Cost of goods climbed 25% to P4.9 billion primarily due to higher sales volume and prices of raw materials, such as wheat, soybean, and corn, which saw an average increase of 32% compared to the same period last year. Similarly, the recent surge in fuel, energy, and labor costs impacted cost of sales as well as operating expenses, which also rose 25%. As a result, gross profit was P591.9 million, representing a gross margin of 11% compared to 14% in the first half of 2021, and operating profit was P241.9 million.
Net income was P147.7 million with earnings per share of P0.048.
“We expect input costs to remain elevated as we move through the balance of the year,” said Melise Arnaldo, Chief Finance Officer. “We are taking necessary actions to manage through the current market conditions while remaining focused on our growth plans and long-term opportunities. We are innovating, sourcing, and finding alternative raw materials when possible, while more prudently managing inventory levels, especially of imported items, in view of pressures on the foreign exchange rate and inflation impact.”
• Foods was the largest contributor to revenues at 54%, building on a strong recovery since 2021 and achieving record first half revenues of P3.0 billion, an increase of 55%. Volume expanded 45% supported by an average price increase of 6%. Demand was particularly high in Luzon and Mindanao.
The segment added a total of 13 HRI customers including some leading fast food chains, providing custom product and menu development suited to customer specifications, quality, and cost requirements.
Cook’s dressed chicken was introduced in Isabela, Camarines Sur, Camarines Norte, Albay, and Northern Samar and is now available to HRI customers, supermarkets, and
wet markets in these areas.
• Feeds revenues grew 5% to P2.2 billion driven by pricing, which sequentially rose over the past two quarters to mitigate high input cost inflation. Specifically, pricing increased 14% compared to the year-ago period versus input costs at 23%. As expected, pricing had an unfavorable impact on volume which slightly contracted by 7%. Feeds segment comprised 41% of revenues.
The segment expanded its distribution network across the Cordillera Administrative Region, Negros Occidental, Capiz, and Antique through additional retail stores and end users such as backyard farms.
• Farms revenues declined 44% to P291.5 million, or 5% of revenues. Fair value adjustments on biological assets amounting to P73.7 million was recognized as part of revenues and P55.2 million as part of cost of goods.
Three key themes continued to shape market conditions of the domestic poultry broiler industry in the first half of the year.
First, the marked increase in feed input costs exerted a significant strain in reaching optimal feed conversion ratios targets. As a result, some poultry growers cut costs either by reducing volume or using feed input alternatives, while some carried out price hikes and passed on the increased cost to consumers.

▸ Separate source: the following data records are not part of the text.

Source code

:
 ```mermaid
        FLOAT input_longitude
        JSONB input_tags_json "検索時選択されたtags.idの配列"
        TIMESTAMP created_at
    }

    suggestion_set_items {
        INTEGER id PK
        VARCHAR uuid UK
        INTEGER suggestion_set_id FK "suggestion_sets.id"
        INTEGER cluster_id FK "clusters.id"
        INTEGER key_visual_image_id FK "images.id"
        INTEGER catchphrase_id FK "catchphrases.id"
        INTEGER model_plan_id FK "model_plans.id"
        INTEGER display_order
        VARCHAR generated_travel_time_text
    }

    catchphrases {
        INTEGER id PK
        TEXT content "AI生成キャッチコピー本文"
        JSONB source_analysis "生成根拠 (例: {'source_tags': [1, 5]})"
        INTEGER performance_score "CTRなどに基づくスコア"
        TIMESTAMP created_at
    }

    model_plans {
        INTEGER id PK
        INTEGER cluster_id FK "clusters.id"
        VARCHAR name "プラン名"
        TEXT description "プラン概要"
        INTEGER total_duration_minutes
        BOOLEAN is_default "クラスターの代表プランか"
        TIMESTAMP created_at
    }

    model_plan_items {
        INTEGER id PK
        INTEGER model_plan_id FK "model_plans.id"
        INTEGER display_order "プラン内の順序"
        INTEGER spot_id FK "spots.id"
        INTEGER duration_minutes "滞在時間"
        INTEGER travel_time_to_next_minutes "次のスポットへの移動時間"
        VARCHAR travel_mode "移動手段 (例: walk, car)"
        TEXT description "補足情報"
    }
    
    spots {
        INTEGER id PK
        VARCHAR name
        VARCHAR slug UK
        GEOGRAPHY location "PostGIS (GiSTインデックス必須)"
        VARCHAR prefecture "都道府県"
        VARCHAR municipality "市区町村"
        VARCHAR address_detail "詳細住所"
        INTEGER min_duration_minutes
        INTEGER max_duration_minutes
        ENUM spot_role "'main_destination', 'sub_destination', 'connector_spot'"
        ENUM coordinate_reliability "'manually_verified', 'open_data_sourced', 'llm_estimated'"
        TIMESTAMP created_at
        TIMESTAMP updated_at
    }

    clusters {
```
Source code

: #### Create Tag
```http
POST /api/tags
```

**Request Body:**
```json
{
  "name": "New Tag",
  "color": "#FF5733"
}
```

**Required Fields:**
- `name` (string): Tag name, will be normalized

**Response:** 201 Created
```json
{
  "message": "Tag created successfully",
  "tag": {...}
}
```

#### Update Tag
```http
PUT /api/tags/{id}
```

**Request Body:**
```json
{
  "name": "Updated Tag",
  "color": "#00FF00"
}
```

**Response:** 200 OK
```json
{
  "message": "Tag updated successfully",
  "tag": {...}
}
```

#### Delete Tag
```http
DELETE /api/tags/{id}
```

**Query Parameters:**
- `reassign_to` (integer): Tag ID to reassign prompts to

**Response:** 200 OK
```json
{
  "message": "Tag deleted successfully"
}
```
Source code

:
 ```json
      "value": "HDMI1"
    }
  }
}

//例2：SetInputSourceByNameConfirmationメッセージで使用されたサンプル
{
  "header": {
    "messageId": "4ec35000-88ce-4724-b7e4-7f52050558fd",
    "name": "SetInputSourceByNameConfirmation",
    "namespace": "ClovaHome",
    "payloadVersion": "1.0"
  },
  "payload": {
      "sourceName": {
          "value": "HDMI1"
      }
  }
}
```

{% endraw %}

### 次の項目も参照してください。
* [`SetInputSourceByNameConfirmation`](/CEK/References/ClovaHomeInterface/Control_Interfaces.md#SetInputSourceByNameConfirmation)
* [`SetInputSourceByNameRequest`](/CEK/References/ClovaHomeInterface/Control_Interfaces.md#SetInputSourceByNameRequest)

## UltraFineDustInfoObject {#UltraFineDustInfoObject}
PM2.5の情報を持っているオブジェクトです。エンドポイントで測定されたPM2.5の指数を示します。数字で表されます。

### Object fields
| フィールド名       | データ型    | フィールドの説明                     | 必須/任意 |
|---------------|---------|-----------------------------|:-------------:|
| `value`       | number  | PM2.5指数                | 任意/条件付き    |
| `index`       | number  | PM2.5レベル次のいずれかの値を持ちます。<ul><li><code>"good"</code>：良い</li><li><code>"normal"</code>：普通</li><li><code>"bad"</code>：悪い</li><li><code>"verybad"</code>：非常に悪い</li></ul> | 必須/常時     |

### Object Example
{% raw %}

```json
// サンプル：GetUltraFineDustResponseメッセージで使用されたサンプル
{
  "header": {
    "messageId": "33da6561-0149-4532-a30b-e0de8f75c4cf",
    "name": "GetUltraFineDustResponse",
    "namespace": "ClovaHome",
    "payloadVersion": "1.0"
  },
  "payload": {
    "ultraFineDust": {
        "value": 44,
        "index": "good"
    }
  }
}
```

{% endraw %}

Second, the combination of tighter local border restrictions and the unusually hot weather led to a mid-to-high single digit decline in harvest recovery rates. In Visayas and Mindanao, for example, varying border restrictions increased travel and production times, resulting in stunted growth or death among broilers. In addition, heat stress directly affected livestock growth.
Finally, the shortage of important feed inputs, mainly corn, was a contributing factor to the chicken supply gap in June and is expected to persist as a major source of uncertainty for the industry unless effective measures are implemented to improve the long-term competitiveness of the corn industry.